One of the most infamous events of the First World War was the burning of the Library of Louvain during the German advance through Belgium in August 1914. During the 1920s the Library was painstakingly rebuilt through a combination of voluntary donations and restitutions made by Germany in fulfillment of part of their responsibilities in the Versailles Treaty.
A significant figure in this rebuilding was Cardinal Mercier, who lobbied hard, particularly in the United States. It was an American architect, Whitney Warren, who was awarded the design of the new library, and it was opened with some fanfare in July 1928. Although Warren’s design was applauded, one detail became a sticking point, an ornate balustrade that spelt out ‘Furore teutonica diruta, dono americano restituta’ (something like: “destroyed by Germanic fury, restored by American generosity”).
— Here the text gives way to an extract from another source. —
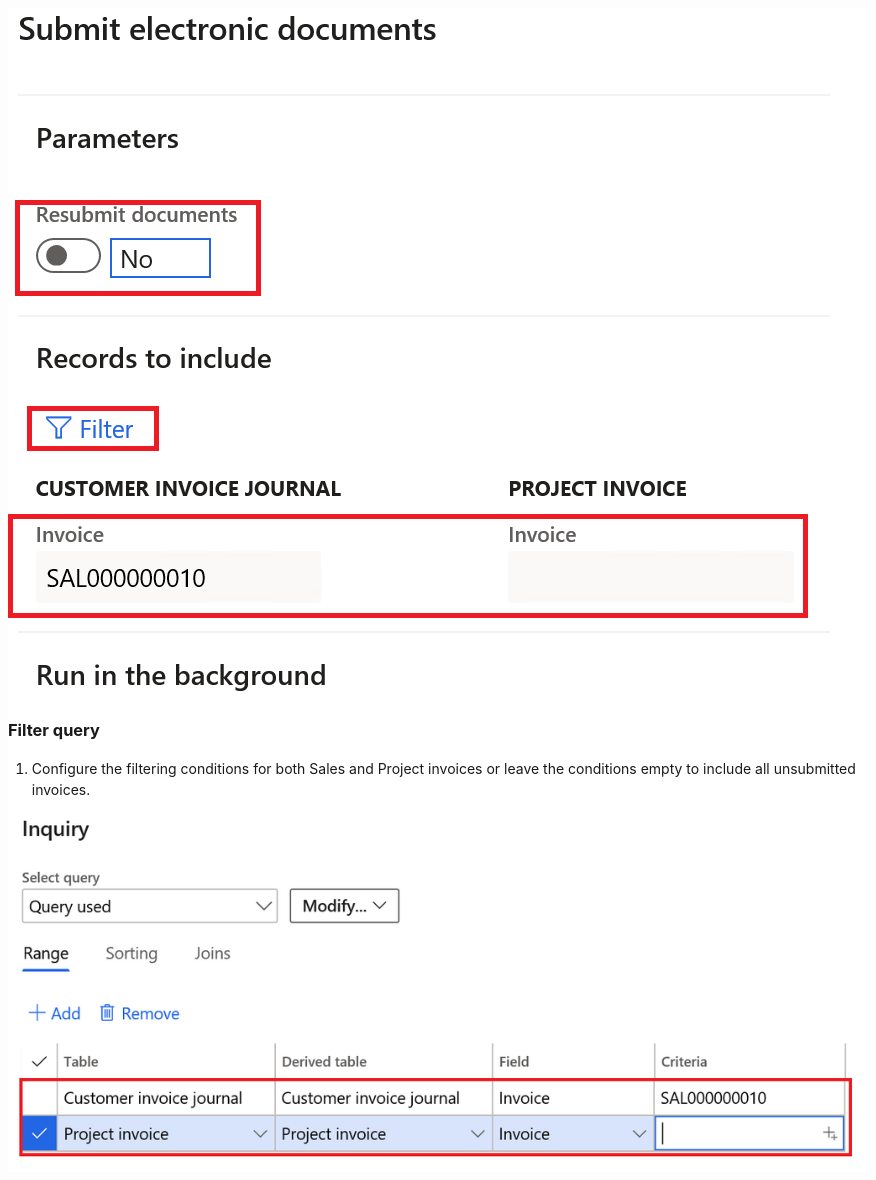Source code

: ![Submission form](media/e-Invoicing-services-get-started-ITA-Submission-form.png)

### Filter query

1. Configure the filtering conditions for both Sales and Project invoices or leave the conditions empty to include all unsubmitted invoices.

![Set up Submission filter criteria](media/e-Invoicing-services-get-started-ITA-Set-up-Submission-filter-criteria.png)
Although part of planning for the new library since its inception, and although the script was so baroque as to be almost unreadable, floods of protests were issued, as such a partisan statement began to be criticised by international players like President Hoover, the University’s Rector and even the Pope. Although Warren was adamant, the Rector had his way, removing the ornate balustrade and replacing it with wooden blanks in time for the opening ceremony. Now counter-protests began, among them one particularly stylish one by the former foreman of the library’s construction, one Edmond Felix Morren. With great dash, he climbed up on the roof and patiently broke every blank balustrade: hailed by police, he is said to have replied, “I am doing a job, and I am not quite finished.”